───── Data for review

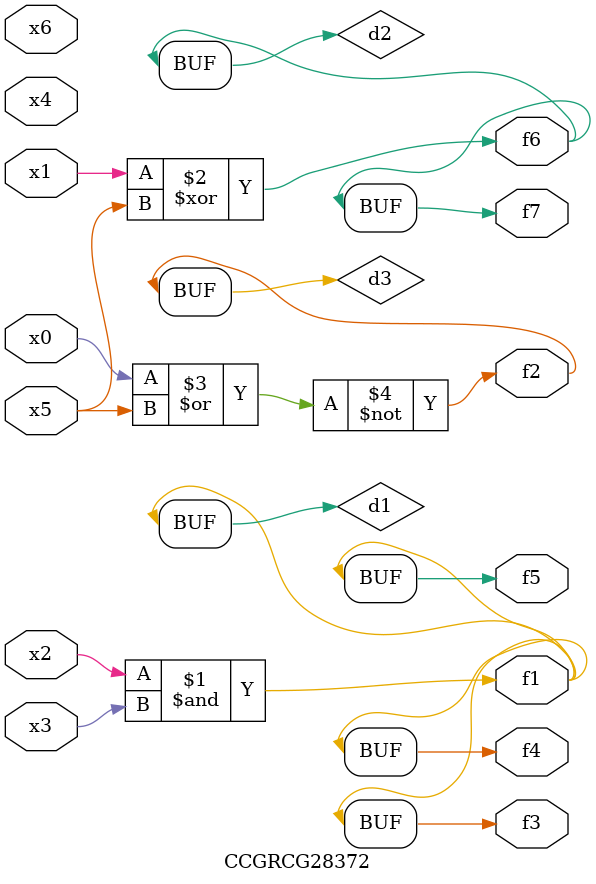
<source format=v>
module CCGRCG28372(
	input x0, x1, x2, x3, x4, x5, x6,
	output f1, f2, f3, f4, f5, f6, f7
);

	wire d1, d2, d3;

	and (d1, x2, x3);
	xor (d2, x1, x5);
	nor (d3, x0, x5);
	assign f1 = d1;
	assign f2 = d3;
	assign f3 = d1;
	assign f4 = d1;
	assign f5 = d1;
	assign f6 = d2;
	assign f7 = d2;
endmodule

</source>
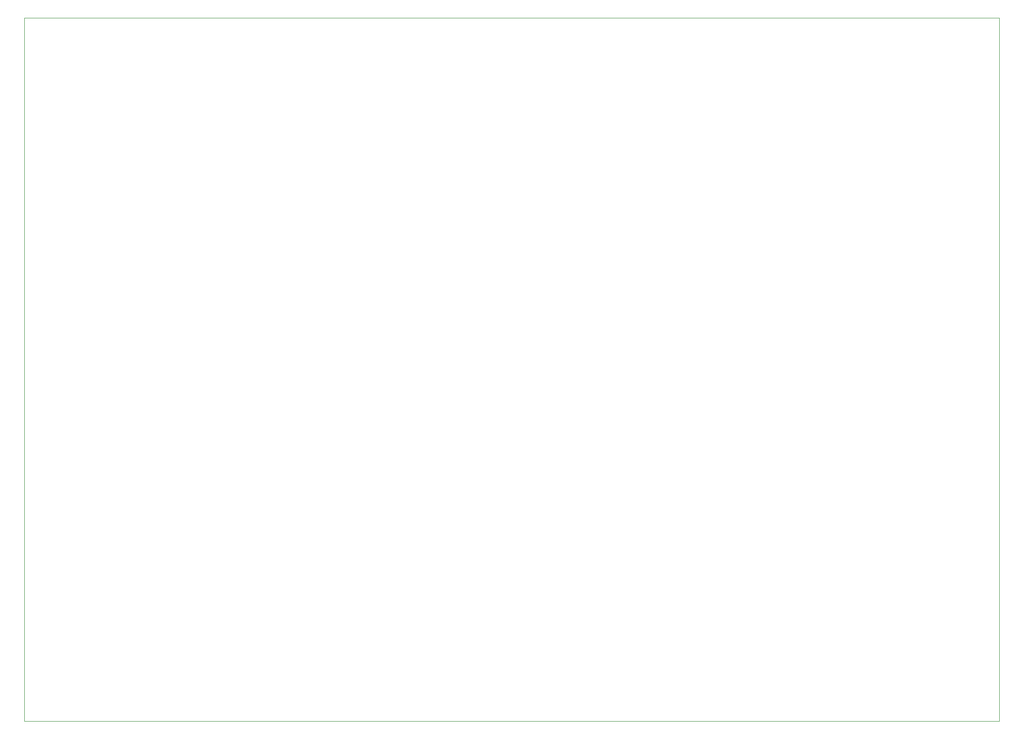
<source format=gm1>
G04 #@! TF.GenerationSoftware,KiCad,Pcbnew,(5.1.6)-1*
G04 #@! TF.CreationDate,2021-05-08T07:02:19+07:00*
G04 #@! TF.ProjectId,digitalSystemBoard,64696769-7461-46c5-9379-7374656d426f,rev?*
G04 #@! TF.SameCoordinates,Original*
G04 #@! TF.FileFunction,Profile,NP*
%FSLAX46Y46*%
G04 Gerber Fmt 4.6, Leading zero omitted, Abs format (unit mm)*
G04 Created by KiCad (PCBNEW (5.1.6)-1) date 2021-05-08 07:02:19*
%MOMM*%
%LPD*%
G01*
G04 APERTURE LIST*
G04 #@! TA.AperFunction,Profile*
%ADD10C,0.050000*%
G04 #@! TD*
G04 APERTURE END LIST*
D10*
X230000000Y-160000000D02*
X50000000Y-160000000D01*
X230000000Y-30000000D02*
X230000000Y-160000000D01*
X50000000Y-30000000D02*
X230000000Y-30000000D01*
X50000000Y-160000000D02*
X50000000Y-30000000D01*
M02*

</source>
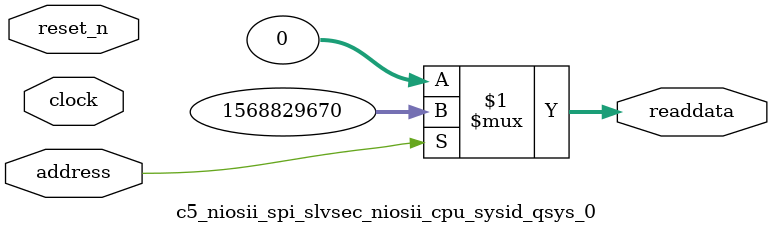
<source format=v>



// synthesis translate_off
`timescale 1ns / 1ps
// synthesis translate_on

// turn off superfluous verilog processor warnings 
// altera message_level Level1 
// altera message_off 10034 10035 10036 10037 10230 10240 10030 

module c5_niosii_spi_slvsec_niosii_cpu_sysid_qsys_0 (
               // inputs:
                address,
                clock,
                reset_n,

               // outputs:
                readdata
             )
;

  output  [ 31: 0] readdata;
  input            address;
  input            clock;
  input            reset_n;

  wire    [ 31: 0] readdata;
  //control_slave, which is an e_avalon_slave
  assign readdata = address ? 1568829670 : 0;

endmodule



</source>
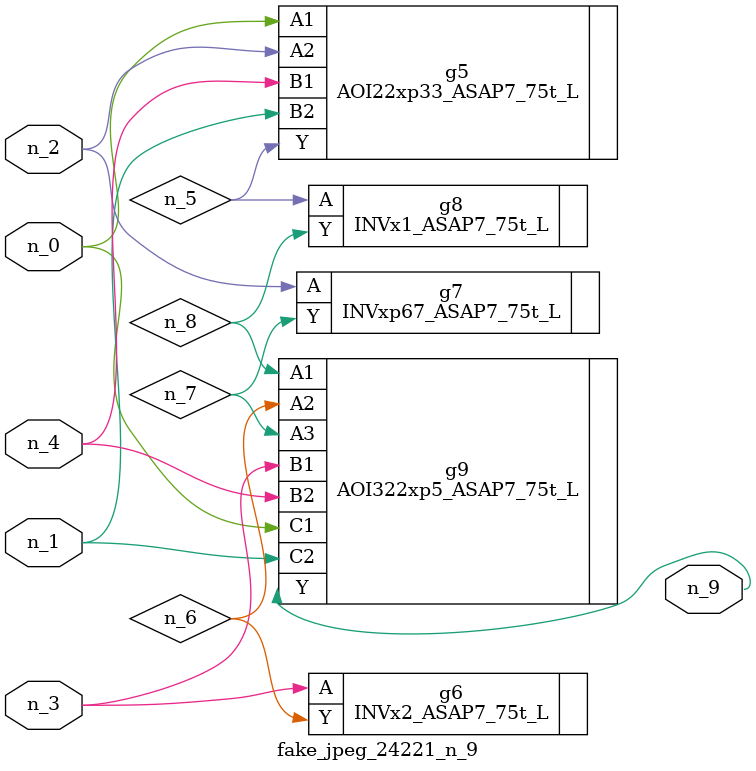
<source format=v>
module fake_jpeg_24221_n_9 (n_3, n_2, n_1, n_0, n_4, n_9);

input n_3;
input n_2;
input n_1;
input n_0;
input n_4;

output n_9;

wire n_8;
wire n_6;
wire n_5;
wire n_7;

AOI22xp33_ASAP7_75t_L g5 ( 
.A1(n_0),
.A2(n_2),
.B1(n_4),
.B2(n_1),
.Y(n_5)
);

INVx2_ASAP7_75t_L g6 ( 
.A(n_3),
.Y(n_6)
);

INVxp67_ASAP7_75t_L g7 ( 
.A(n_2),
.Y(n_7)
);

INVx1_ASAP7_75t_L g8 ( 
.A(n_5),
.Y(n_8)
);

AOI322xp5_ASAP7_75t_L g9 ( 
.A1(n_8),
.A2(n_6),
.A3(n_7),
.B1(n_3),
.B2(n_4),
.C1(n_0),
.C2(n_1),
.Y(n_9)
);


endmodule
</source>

──────────

Task prompt — In the lines above, find the word "APERTURE" and copy every line it occurs in.

Answer for the task —
G04 APERTURE LIST*
G04 APERTURE END LIST*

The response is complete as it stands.